Trump se range du côté de ses collègues autoritaires aux dépens de ses compatriotes, même dans le cadre de disputes au sujet d’autres autocrates. Voyez cette anecdote tirée de The Threat, le nouveau livre d’Andrew McCabe, ancien directeur par intérim du FBI. En juillet 2017, un responsable des renseignements américain a signalé à McCabe qu’il venait juste de briefer le président au sujet de l’espionnage russe sur le territoire des États-Unis. Mais cela n’avait pas intéressé Trump. Au lieu de cela, il avait voulu parler des rapports sur un récent essai de missiles nord-coréens. «Le président n’a pas voulu croire que c’était arrivé», écrit McCabe. «Le président pensait que c’était un canular. Il pensait que la Corée du Nord n’avait pas la capacité de lancer ce genre de missiles. Il a dit qu’il le savait parce que Vladimir Poutine le lui avait dit Ses interlocuteurs ont expliqué à Trump que ses affirmations n’étaient pas cohérentes avec les informations des services de renseignements américains. Mais Trump n’a pas voulu en démordre. «Je crois Poutine», a-t-il affirmé.

Fin mars, Trump a de nouveau défié le gouvernement américain. Il est intervenu pour protéger la Chine et la Corée du Nord des sanctions américaines.
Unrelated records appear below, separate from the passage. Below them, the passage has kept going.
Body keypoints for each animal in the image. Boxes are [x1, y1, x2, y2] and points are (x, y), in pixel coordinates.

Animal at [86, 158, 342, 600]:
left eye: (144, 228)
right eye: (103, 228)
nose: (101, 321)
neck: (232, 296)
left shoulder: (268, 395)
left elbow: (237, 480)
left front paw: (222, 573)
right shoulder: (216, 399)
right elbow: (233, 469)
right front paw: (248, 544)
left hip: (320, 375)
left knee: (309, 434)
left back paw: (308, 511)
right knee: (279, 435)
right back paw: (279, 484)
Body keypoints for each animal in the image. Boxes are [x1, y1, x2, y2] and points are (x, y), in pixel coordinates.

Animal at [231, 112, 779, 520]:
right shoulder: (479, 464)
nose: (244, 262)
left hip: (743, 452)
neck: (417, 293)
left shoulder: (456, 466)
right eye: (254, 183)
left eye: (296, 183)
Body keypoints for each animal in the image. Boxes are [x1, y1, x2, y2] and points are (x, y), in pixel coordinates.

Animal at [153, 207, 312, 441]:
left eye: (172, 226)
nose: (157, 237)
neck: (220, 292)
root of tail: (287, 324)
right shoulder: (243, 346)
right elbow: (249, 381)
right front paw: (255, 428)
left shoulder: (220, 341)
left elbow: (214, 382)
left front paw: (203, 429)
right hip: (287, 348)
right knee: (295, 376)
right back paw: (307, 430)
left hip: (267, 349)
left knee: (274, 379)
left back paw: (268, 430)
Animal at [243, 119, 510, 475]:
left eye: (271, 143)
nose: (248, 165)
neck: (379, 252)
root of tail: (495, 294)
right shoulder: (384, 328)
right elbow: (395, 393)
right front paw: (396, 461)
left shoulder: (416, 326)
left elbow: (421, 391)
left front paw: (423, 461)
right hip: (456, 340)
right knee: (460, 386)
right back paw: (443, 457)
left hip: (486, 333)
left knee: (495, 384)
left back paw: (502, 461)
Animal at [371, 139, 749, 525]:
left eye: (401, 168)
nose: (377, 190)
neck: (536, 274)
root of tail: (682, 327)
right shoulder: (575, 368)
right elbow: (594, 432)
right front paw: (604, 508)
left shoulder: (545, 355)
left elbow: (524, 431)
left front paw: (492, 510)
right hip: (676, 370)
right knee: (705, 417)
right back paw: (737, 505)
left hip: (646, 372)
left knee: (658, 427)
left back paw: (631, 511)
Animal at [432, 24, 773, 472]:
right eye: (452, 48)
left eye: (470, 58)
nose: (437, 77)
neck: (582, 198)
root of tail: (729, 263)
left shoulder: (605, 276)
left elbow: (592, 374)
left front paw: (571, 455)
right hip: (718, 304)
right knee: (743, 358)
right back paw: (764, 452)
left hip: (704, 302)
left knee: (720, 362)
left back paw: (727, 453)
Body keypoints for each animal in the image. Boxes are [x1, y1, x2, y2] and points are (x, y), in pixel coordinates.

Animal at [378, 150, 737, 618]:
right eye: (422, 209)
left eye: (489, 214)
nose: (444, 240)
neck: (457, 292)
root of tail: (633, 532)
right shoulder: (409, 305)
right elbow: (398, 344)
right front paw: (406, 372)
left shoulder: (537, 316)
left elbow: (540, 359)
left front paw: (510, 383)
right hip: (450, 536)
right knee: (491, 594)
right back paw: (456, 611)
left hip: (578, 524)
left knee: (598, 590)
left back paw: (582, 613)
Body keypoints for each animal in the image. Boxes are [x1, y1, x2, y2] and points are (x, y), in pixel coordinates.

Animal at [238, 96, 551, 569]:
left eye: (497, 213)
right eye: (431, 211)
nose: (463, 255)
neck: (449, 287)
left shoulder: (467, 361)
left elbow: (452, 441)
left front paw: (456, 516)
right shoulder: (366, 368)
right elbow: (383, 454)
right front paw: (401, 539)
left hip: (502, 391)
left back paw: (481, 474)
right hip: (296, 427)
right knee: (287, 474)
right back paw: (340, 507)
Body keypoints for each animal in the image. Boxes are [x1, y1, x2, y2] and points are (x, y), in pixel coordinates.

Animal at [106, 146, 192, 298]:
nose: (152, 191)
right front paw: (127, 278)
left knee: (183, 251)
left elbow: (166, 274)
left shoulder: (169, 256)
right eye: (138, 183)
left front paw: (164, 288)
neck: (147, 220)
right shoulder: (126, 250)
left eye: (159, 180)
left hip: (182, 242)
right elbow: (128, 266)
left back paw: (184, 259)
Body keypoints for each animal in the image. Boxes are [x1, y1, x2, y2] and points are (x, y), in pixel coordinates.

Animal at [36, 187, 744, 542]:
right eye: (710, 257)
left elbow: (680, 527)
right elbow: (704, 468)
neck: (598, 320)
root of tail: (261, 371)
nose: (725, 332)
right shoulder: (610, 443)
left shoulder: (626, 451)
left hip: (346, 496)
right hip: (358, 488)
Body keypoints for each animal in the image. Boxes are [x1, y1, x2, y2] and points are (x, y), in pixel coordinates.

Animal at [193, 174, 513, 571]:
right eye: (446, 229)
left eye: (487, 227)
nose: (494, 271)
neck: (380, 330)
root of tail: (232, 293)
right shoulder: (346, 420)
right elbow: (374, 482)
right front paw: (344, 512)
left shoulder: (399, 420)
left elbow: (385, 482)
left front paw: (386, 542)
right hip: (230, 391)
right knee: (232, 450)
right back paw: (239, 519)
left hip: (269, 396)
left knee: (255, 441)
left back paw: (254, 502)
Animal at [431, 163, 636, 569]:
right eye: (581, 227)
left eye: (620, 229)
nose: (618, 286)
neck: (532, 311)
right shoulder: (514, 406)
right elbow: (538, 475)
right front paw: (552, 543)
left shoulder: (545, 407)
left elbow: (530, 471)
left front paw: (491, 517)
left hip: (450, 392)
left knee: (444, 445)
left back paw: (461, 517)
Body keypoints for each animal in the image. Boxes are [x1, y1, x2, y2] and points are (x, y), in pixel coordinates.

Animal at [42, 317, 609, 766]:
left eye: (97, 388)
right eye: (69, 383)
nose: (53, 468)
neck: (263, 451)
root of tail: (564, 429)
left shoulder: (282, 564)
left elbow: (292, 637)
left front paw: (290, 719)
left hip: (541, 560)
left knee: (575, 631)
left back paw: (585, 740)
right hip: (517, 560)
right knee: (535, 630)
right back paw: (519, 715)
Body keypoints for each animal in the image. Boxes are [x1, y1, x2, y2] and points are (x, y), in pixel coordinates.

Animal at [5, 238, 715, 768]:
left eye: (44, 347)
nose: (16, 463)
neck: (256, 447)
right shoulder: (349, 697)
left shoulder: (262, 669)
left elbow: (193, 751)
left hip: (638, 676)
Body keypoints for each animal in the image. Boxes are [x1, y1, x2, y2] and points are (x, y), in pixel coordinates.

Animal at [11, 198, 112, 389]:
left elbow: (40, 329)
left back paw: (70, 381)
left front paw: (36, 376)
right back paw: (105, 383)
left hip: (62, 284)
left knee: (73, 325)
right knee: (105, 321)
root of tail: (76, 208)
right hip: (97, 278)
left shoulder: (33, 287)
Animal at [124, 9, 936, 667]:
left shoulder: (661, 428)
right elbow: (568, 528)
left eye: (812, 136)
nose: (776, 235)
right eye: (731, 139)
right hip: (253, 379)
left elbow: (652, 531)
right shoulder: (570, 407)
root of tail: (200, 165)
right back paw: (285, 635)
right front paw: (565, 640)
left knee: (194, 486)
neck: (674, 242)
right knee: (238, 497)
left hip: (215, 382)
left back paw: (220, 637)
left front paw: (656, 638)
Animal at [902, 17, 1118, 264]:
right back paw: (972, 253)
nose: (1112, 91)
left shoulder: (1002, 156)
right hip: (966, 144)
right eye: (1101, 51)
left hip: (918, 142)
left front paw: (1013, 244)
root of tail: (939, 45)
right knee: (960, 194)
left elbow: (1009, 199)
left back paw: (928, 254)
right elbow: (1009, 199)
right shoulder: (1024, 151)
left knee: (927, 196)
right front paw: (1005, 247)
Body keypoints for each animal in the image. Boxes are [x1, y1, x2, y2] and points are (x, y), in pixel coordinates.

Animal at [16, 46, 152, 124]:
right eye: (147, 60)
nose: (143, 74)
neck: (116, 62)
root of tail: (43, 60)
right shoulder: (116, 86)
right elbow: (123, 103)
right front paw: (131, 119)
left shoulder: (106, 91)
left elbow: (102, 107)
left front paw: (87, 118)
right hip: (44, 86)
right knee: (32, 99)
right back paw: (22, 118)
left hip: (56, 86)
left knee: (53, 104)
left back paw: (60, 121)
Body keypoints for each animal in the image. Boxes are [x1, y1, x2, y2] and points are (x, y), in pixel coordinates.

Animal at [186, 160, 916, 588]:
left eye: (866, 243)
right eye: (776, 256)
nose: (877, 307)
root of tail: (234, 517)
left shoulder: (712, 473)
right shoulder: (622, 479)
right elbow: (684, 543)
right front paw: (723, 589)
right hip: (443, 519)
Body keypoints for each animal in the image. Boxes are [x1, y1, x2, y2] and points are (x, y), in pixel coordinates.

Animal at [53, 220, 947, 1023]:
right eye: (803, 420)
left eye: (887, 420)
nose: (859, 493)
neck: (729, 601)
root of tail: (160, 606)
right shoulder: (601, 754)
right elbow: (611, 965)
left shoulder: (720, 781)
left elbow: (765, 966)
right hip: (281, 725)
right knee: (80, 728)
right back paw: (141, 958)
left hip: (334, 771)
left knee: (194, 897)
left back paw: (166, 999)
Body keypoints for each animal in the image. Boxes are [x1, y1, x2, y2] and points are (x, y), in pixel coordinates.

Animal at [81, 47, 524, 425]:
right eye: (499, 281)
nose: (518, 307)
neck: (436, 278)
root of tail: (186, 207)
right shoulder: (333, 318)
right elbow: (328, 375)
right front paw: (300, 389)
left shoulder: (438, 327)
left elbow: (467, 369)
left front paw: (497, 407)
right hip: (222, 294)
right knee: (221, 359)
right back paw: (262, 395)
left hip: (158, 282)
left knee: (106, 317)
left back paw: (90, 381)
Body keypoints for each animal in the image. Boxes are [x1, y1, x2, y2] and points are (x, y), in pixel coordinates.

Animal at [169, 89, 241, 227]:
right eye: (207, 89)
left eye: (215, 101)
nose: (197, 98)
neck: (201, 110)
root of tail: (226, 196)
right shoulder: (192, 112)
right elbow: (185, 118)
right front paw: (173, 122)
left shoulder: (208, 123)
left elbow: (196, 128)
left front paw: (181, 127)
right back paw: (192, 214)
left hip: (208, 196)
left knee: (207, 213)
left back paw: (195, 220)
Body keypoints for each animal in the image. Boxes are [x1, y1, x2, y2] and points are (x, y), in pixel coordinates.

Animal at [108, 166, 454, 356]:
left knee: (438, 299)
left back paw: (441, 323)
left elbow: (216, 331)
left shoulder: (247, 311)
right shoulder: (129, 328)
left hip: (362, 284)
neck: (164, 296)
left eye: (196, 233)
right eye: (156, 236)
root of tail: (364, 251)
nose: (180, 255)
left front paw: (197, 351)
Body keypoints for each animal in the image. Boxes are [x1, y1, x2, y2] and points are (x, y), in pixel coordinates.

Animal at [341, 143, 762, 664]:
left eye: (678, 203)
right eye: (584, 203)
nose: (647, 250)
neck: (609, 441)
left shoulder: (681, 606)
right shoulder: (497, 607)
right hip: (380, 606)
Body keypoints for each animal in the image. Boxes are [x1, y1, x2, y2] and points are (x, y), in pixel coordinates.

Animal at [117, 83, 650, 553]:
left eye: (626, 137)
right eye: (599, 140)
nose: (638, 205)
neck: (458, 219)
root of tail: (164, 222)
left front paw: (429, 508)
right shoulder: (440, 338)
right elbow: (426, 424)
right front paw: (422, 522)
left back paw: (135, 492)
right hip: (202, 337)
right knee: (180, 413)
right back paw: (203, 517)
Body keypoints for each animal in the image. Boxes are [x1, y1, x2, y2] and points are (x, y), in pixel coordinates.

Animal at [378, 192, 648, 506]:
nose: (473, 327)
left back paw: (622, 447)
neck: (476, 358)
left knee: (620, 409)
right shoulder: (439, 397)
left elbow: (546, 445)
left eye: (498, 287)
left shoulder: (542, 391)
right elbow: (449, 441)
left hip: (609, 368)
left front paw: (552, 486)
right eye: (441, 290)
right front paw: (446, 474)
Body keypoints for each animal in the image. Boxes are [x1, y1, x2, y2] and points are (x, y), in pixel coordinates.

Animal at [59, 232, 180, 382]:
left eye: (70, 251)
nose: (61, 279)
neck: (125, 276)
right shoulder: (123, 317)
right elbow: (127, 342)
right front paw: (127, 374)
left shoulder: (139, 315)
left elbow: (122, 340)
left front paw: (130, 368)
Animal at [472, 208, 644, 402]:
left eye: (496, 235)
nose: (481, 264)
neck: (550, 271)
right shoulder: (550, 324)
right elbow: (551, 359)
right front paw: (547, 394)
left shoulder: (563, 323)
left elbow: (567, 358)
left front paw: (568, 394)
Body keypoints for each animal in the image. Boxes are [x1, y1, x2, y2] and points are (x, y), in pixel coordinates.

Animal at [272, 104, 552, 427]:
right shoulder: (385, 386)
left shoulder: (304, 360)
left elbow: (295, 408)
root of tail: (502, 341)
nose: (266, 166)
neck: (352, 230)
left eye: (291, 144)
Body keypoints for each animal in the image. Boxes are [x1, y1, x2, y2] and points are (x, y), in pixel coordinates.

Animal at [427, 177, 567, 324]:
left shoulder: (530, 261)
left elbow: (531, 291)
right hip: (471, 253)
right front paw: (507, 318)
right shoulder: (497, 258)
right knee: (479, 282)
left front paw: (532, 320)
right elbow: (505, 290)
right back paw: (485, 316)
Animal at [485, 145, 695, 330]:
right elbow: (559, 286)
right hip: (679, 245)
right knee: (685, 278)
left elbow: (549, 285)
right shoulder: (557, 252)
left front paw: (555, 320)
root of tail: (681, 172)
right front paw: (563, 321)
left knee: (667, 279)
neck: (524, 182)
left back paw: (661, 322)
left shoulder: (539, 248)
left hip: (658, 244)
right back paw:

Le département du Trésor venait juste d’annoncer des pénalités contre des entreprises de transport chinoises pour avoir aidé la Corée du Nord à échapper aux sanctions dont elle fait l’objet. Dans un tweet, Trump a annoncé qu’il annulait personnellement ces pénalités. D’anciens responsables du Trésor ont été atterrés qu’un président américain se permette, au nom de puissances étrangères, de saper les sanctions de sa propre administration. Mais la Maison-Blanche a déclaré: «Le président Trump aime le président Kim et il ne pense pas que ces sanctions seront nécessaires

Oui, Trump aime Kim. Il aime aussi Poutine, Xi, Erdogan, Mohammed ben Salmane et de nombreux autres autocrates. Trump ne veut pas que le moindre de ces sympathiques messieurs écopent de sanctions. Il ne veut que des contrats commerciaux, des contrats d’armement et un coup de main au Moyen-Orient. En échange, il justifiera les agressions qu'ils pourront commettre contre des citoyens et des résidents américains et il attaquera tout Américain qui les mettra au pied du mur de leurs mensonges. Pas besoin du rapport Mueller pour savoir ça. Vos yeux suffisent.